A obsessão de Muradi pela perfeição ecoa no ensaio que o poeta e crítico americano Ezra Pound dedica à obra de Brancusi no começo da década de 1920, quando escreve que o escultor, "antes de mais nada é um homem apaixonado pela perfeição, que busca incessantemente a eliminação de acidentes e imperfeições". É como se todo esse conjunto de esculturas que Muradi apresenta agora, que se assemelham a obeliscos, monólitos e até mesmo a totens configurassem uma única obra, uma única escultura que me remete a uma obra emblemática de Brancusi, a "Coluna sem Fim", de 1937. Essa escultura gigante reúne simbolismos preciosos para o romeno que a via como um meio comunicante entre três níveis cósmicos, "a Terra, o Céu e as Regiões Inferiores". Ela é, ao seu modo, o seu axis mundi [em latim "centro do mundo", "pilar do mundo"], algo que não só liga, mas também "sustenta o Céu e a Terra". O também romeno Mircea Eliade em seus escritos sobre o sagrado e o profano comentava que o axis mundi pode ser retratado por várias imagens como uma árvore, uma escada, uma coluna ou um pilar, todas essas representações dotadas de verticalidade, como se fosse possível a comunicação com o que está por cima, acima.

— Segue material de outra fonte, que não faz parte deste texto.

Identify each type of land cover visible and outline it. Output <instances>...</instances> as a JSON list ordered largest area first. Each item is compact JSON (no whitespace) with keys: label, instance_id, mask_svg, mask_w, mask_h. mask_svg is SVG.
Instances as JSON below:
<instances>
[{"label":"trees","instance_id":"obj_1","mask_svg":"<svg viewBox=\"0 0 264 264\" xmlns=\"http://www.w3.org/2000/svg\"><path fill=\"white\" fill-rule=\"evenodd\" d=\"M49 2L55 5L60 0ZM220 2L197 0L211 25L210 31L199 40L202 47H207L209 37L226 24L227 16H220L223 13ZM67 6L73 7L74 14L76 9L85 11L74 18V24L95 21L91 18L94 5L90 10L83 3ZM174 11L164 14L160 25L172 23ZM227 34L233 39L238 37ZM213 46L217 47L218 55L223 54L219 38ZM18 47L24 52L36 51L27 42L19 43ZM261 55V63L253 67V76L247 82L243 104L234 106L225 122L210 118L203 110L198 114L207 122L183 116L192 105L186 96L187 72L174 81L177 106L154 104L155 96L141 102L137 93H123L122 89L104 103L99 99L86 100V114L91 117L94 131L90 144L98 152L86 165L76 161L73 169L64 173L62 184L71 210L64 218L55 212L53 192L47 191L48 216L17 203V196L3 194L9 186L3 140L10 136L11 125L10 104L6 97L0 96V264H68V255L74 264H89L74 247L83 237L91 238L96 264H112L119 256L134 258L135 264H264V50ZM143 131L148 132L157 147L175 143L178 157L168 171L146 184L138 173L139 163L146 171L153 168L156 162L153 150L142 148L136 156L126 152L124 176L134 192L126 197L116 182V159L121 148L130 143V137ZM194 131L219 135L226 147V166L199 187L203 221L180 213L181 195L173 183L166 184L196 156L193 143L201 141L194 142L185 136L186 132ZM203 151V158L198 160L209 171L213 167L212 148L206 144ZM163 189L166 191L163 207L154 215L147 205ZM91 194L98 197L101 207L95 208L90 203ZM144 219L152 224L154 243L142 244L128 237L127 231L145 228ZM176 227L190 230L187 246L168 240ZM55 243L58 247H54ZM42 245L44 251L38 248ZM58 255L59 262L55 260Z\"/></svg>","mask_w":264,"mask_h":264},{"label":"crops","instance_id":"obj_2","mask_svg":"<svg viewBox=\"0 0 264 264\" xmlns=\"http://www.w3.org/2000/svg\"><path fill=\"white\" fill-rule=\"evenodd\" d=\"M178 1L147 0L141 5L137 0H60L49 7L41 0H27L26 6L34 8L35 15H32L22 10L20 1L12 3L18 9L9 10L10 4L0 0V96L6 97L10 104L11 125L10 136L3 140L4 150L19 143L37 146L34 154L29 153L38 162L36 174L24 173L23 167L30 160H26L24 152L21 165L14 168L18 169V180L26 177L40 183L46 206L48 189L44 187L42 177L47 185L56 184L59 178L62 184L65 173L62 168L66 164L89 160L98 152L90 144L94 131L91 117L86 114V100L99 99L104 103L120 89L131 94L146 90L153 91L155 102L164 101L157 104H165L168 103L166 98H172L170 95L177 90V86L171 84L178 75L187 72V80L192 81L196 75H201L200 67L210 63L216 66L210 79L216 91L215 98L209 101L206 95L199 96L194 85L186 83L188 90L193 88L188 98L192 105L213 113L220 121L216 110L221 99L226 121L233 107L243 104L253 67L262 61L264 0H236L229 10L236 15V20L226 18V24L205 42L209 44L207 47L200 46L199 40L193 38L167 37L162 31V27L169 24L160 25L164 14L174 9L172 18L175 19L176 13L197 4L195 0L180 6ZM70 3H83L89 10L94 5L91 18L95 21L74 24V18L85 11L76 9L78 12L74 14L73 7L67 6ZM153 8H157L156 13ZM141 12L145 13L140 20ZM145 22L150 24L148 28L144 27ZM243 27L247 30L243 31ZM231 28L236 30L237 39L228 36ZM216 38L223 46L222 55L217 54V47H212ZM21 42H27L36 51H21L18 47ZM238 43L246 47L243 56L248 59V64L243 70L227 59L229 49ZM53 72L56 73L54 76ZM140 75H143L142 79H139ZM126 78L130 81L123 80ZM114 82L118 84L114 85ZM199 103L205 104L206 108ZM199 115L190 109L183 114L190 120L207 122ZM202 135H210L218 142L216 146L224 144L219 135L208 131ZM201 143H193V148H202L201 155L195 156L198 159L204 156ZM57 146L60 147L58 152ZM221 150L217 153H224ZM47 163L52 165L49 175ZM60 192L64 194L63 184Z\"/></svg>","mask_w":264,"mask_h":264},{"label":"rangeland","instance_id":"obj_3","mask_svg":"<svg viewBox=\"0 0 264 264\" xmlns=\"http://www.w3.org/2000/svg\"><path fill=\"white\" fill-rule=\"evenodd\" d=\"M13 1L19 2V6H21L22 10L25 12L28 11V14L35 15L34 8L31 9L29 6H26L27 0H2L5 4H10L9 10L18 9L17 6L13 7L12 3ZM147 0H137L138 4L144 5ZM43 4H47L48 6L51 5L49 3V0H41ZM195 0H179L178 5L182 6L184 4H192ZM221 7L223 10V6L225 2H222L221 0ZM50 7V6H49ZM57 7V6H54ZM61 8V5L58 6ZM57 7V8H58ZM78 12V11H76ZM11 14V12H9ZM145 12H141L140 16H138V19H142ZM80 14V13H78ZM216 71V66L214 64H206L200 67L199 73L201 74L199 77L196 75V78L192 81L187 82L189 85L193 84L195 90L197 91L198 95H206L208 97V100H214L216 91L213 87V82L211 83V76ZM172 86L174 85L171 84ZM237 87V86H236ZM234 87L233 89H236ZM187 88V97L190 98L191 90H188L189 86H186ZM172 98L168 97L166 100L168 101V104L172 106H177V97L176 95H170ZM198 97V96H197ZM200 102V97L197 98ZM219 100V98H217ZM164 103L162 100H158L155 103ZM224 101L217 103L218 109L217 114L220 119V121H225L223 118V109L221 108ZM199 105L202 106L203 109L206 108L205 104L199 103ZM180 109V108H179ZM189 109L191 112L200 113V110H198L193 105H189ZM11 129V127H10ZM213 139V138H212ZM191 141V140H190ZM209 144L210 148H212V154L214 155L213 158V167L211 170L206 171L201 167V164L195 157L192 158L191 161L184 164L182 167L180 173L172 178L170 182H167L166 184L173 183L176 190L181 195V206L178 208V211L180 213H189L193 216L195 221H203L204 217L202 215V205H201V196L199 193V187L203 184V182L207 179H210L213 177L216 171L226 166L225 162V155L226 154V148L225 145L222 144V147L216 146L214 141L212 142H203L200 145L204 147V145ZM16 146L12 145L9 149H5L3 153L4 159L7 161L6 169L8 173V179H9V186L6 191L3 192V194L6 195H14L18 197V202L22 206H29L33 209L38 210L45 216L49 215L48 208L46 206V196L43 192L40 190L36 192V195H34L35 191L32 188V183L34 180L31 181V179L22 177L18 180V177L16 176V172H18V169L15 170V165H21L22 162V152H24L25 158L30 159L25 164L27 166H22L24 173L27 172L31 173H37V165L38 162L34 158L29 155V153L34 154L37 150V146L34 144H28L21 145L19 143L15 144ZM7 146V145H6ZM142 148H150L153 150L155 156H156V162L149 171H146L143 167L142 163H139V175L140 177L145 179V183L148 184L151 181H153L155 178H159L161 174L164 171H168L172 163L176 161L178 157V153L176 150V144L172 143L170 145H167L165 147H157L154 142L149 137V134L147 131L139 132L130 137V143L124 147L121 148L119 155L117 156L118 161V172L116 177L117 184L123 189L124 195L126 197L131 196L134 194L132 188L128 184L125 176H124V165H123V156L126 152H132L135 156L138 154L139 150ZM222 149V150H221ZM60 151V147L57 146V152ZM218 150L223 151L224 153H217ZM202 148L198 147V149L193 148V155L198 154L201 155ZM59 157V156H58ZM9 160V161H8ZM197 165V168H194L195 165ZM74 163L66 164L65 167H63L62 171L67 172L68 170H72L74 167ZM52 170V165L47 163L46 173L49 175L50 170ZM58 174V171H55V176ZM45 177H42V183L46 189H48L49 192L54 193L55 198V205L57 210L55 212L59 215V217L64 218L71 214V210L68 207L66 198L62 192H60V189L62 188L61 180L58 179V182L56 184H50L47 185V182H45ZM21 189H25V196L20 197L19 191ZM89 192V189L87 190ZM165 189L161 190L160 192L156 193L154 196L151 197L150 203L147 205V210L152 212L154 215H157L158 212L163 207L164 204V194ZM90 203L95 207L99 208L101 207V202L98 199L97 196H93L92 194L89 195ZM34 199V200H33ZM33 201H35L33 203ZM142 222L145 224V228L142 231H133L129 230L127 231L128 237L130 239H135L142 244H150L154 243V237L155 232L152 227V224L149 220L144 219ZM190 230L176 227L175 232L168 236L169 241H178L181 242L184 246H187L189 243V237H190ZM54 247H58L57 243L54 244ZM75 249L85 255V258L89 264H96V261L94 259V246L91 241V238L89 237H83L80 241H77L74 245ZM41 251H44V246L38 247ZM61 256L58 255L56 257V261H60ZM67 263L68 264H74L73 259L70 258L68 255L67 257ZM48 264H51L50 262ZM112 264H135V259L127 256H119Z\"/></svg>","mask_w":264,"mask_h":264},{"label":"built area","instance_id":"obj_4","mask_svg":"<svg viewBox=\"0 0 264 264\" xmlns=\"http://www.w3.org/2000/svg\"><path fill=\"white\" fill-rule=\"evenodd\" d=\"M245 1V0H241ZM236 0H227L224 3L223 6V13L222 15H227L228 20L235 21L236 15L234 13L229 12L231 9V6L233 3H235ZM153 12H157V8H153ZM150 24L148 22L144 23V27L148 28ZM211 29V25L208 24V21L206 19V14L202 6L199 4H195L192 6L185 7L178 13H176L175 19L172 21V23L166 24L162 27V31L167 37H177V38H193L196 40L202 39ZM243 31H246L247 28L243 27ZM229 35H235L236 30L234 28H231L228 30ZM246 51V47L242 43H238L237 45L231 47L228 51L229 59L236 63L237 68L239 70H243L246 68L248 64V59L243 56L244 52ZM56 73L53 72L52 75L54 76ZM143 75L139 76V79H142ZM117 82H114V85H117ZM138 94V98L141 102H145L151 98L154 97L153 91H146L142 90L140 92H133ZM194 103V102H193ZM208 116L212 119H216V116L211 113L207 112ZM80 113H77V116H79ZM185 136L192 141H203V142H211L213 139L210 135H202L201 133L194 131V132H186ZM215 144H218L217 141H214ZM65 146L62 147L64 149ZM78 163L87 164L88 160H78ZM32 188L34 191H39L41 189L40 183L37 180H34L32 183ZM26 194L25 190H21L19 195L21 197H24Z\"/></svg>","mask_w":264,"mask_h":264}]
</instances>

Procurando uma sequência ascensional do espaço, as esculturas de Elias Muradi reúnem um vocabulário que, de certa maneira, abriga arquétipos elementares como a coluna e a esfera ovalada. Ele apura a sua forma de representar a ideia, a matéria polindo a superfície de suas obras a ponto de fazer da escultura não uma peça apenas tridimensional, mas que transcende a presença do material, que convida o espectador não só para ver, mas também para tocar, buscando um sentido de privilegiar a simplicidade formal, objetivando alcançar "o verdadeiro significado das coisas", traduzindo tridimensionalmente esse não abstrato e nem figurativo, algo que fica "entre" um e outro, em formas depuradas nas quais o importante, o que se deve realçar é a "redução" da coisa, da forma. Tanto que Brancusi afirma que "aquilo a que chamam de abstrato é o que existe de mais realista. O que é real não é a aparência, mas a ideia, a essência das coisas." Na sua produção escultórica Muradi traz algo de "primitivo", de "pré-histórico". Vale lembrar quando o escritor, ensaísta e historiador francês Henri Martin falava das esculturas pré-históricas, por exemplo, que afirmava que elas não correspondiam apenas a algo que era "cultual ou simbólico", algo que se inclinava ao sagrado. Elas foram criadas também - muitas delas - apenas pela beleza, pela forma.

Como na obra de Brancusi, para Muradi os pedestais, as bases de suas esculturas são como parte integrante do trabalho. Assim como na produção do escultor romeno, cujas esculturas eram normalmente compostas pela sobreposição de duas ou três peças, suas esculturas também exigem que o espectador se relacione com elas além do olhar. Poucos anos antes da morte de Brancusi, na década de 1960, ao abolir o pedestal, os minimalistas colocaram a escultura no chão, horizontalizaram-na. Um dos mais renomados artistas do minimalismo, o norte-americano Carl Andre seguiu a herança de Brancusi ao adotar o despojamento formal, o ascetismo da ideia e a simplicidade acessível pela essência pura das coisas. Excluindo o "desnecessário", percebe-se que não é o detalhe que cria a obra, mas a sua essencialidade.